◆ Written exercise
Write out the lines of the material below, unchanged, from the line containing "scientific name: Anas castanea" through the line containing "genus: Cylindropuntia", and give nothing else.

◆ Material shown
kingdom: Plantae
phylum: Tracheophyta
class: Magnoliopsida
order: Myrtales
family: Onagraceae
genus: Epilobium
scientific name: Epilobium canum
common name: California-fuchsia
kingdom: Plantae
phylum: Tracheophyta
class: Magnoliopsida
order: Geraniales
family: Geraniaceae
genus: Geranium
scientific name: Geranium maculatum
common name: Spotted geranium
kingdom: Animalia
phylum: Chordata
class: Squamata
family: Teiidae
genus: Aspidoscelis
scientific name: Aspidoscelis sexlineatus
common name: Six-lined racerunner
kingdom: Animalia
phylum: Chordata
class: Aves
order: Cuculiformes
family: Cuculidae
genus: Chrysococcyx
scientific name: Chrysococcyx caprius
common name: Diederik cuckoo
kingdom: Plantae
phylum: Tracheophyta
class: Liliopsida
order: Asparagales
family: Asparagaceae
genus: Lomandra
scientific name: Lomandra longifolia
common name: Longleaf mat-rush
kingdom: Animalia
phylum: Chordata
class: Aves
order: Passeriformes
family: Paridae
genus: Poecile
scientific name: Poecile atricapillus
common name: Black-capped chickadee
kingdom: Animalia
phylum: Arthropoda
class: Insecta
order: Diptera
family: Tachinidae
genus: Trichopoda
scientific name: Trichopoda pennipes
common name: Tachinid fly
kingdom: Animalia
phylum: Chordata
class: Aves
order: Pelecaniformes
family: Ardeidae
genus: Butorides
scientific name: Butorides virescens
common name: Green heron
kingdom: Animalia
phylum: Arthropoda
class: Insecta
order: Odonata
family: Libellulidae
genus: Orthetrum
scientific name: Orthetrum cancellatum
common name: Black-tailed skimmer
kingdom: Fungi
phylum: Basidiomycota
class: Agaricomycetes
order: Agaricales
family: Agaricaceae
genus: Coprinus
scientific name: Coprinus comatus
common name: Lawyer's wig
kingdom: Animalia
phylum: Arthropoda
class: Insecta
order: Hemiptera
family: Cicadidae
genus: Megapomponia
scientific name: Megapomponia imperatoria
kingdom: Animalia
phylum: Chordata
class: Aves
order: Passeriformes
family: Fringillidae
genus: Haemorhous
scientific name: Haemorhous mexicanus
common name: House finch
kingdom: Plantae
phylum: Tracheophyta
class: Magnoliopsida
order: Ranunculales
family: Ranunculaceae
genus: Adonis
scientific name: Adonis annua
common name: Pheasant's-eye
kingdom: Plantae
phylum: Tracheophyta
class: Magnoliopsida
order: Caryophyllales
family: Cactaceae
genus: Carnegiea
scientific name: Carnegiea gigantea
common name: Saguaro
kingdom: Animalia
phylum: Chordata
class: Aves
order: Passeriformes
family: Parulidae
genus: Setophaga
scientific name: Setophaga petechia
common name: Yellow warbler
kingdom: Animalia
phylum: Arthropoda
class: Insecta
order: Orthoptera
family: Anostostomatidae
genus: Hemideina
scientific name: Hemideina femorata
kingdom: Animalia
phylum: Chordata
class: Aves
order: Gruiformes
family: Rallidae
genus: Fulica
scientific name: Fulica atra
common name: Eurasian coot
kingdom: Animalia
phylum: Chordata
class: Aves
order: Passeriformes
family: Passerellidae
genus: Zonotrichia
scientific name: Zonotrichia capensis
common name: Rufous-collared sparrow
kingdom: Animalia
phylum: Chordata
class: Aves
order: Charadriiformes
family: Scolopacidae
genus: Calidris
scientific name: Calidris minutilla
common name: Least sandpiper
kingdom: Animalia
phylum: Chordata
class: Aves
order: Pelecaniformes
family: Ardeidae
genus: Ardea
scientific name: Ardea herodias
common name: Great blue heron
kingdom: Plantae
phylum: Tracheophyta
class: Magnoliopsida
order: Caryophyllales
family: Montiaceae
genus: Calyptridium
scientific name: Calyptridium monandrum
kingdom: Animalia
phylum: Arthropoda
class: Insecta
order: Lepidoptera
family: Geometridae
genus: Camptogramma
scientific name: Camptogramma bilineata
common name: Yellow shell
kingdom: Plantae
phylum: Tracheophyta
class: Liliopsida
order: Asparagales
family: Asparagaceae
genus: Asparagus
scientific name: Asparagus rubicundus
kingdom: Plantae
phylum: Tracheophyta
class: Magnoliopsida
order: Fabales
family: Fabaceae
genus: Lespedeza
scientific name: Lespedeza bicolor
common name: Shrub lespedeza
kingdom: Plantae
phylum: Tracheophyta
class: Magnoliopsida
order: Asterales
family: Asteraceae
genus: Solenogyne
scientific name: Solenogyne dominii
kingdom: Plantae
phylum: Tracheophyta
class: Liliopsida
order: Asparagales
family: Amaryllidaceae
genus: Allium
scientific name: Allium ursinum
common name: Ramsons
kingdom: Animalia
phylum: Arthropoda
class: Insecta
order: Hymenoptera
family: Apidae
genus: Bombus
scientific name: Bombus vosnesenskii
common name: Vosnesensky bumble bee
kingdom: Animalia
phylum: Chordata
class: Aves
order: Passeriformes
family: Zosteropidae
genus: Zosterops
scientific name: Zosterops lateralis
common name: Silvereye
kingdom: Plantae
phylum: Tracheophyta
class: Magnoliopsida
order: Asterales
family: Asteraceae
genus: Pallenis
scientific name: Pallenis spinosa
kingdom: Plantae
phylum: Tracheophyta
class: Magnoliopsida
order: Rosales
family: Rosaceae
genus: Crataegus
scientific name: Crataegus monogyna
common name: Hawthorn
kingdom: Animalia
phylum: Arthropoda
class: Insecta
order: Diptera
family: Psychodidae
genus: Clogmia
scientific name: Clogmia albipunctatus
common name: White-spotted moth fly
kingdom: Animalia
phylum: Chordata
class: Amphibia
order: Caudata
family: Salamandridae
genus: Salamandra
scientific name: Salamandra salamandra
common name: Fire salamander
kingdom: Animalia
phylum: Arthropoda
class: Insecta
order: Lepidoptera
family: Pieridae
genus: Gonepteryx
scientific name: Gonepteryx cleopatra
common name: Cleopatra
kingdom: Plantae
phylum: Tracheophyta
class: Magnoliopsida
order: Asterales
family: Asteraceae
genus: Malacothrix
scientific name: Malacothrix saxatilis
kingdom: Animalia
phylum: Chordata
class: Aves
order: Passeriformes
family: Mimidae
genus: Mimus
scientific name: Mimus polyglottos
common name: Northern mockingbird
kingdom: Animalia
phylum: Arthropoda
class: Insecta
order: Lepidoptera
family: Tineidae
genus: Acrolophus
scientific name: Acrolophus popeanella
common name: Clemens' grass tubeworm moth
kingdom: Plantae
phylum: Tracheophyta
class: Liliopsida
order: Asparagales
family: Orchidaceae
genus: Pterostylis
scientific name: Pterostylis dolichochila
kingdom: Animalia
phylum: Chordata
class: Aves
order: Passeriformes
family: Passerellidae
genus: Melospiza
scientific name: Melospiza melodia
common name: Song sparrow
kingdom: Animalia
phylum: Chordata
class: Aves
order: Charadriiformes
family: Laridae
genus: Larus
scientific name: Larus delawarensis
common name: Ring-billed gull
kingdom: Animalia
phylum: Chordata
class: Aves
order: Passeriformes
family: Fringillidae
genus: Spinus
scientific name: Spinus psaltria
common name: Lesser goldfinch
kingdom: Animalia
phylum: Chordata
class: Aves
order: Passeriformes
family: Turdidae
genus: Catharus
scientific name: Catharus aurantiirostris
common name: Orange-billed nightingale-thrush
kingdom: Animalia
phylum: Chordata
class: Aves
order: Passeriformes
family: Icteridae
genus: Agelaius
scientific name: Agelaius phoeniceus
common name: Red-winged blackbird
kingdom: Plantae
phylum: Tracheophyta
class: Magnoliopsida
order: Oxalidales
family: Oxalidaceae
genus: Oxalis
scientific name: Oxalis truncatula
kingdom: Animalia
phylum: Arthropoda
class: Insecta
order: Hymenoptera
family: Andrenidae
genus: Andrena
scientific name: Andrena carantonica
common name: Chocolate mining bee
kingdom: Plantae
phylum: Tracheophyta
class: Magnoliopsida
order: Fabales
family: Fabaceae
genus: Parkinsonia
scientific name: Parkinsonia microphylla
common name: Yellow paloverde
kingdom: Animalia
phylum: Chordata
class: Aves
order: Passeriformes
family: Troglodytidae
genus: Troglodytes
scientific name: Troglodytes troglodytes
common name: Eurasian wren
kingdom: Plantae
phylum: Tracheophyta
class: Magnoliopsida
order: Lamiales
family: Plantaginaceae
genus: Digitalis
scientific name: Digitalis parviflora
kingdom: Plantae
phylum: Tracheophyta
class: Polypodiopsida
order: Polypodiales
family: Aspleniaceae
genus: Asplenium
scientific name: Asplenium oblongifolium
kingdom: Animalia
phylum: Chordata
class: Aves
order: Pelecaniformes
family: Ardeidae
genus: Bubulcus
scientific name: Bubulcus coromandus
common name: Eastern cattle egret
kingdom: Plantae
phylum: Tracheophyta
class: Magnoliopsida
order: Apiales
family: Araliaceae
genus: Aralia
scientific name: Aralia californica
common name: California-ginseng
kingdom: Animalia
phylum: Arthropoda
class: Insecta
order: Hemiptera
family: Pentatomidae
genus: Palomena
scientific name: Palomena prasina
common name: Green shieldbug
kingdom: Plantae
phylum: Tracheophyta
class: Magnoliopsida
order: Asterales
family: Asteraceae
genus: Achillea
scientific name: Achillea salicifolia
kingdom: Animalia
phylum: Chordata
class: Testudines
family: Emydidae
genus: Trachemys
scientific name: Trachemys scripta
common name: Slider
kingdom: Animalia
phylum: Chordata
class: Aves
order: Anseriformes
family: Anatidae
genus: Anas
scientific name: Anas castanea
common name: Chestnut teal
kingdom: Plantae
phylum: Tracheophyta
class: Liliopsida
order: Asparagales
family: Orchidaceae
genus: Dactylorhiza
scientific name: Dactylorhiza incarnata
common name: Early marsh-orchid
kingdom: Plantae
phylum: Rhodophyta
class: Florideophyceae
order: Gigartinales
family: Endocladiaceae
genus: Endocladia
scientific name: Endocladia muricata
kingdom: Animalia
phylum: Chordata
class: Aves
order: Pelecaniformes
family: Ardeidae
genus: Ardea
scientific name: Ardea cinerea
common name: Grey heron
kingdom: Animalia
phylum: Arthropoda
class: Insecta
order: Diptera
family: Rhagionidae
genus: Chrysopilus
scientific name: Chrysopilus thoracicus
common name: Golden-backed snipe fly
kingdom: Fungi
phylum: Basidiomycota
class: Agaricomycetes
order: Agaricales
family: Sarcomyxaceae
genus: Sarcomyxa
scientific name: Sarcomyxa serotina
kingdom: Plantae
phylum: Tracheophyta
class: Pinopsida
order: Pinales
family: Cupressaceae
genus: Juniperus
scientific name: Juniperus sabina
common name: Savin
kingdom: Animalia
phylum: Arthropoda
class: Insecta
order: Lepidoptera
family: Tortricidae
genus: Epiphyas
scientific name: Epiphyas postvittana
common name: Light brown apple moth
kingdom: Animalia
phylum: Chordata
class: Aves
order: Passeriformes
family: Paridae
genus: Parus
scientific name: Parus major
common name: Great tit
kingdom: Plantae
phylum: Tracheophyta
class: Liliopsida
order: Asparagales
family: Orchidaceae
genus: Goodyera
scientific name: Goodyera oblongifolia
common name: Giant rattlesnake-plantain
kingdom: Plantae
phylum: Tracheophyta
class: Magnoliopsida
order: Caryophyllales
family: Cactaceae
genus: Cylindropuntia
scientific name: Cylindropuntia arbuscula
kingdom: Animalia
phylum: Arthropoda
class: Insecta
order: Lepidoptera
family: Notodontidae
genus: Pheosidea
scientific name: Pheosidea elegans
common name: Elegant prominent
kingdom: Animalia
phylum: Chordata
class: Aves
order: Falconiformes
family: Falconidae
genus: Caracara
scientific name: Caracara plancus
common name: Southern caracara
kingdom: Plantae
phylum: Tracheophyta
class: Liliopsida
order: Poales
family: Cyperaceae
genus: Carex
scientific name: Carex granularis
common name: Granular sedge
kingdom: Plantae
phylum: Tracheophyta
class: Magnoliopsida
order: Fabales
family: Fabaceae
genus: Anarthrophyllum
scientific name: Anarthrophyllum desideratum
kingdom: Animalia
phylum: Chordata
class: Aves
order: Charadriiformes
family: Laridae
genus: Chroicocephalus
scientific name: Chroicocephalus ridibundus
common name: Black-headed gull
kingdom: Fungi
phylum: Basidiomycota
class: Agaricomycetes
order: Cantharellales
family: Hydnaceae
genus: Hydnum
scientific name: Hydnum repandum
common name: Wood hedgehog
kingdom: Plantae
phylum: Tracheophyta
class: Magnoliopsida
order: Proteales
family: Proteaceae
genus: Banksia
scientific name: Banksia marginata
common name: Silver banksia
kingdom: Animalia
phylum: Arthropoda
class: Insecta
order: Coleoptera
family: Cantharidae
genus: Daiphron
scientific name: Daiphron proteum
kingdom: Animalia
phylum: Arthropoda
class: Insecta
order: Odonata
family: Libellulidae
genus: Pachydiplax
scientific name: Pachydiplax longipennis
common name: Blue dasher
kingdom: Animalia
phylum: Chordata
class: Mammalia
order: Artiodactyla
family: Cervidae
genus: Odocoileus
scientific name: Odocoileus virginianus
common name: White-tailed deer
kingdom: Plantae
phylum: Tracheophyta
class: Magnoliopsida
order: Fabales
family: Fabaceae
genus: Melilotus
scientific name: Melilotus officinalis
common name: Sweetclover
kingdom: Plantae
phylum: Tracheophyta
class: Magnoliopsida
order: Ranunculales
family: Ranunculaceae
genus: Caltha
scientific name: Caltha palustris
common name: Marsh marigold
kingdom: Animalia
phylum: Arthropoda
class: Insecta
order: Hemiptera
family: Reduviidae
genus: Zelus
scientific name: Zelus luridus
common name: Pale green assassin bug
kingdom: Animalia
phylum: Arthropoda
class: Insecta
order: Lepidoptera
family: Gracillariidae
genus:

◆ Written answer
scientific name: Anas castanea
common name: Chestnut teal
kingdom: Plantae
phylum: Tracheophyta
class: Liliopsida
order: Asparagales
family: Orchidaceae
genus: Dactylorhiza
scientific name: Dactylorhiza incarnata
common name: Early marsh-orchid
kingdom: Plantae
phylum: Rhodophyta
class: Florideophyceae
order: Gigartinales
family: Endocladiaceae
genus: Endocladia
scientific name: Endocladia muricata
kingdom: Animalia
phylum: Chordata
class: Aves
order: Pelecaniformes
family: Ardeidae
genus: Ardea
scientific name: Ardea cinerea
common name: Grey heron
kingdom: Animalia
phylum: Arthropoda
class: Insecta
order: Diptera
family: Rhagionidae
genus: Chrysopilus
scientific name: Chrysopilus thoracicus
common name: Golden-backed snipe fly
kingdom: Fungi
phylum: Basidiomycota
class: Agaricomycetes
order: Agaricales
family: Sarcomyxaceae
genus: Sarcomyxa
scientific name: Sarcomyxa serotina
kingdom: Plantae
phylum: Tracheophyta
class: Pinopsida
order: Pinales
family: Cupressaceae
genus: Juniperus
scientific name: Juniperus sabina
common name: Savin
kingdom: Animalia
phylum: Arthropoda
class: Insecta
order: Lepidoptera
family: Tortricidae
genus: Epiphyas
scientific name: Epiphyas postvittana
common name: Light brown apple moth
kingdom: Animalia
phylum: Chordata
class: Aves
order: Passeriformes
family: Paridae
genus: Parus
scientific name: Parus major
common name: Great tit
kingdom: Plantae
phylum: Tracheophyta
class: Liliopsida
order: Asparagales
family: Orchidaceae
genus: Goodyera
scientific name: Goodyera oblongifolia
common name: Giant rattlesnake-plantain
kingdom: Plantae
phylum: Tracheophyta
class: Magnoliopsida
order: Caryophyllales
family: Cactaceae
genus: Cylindropuntia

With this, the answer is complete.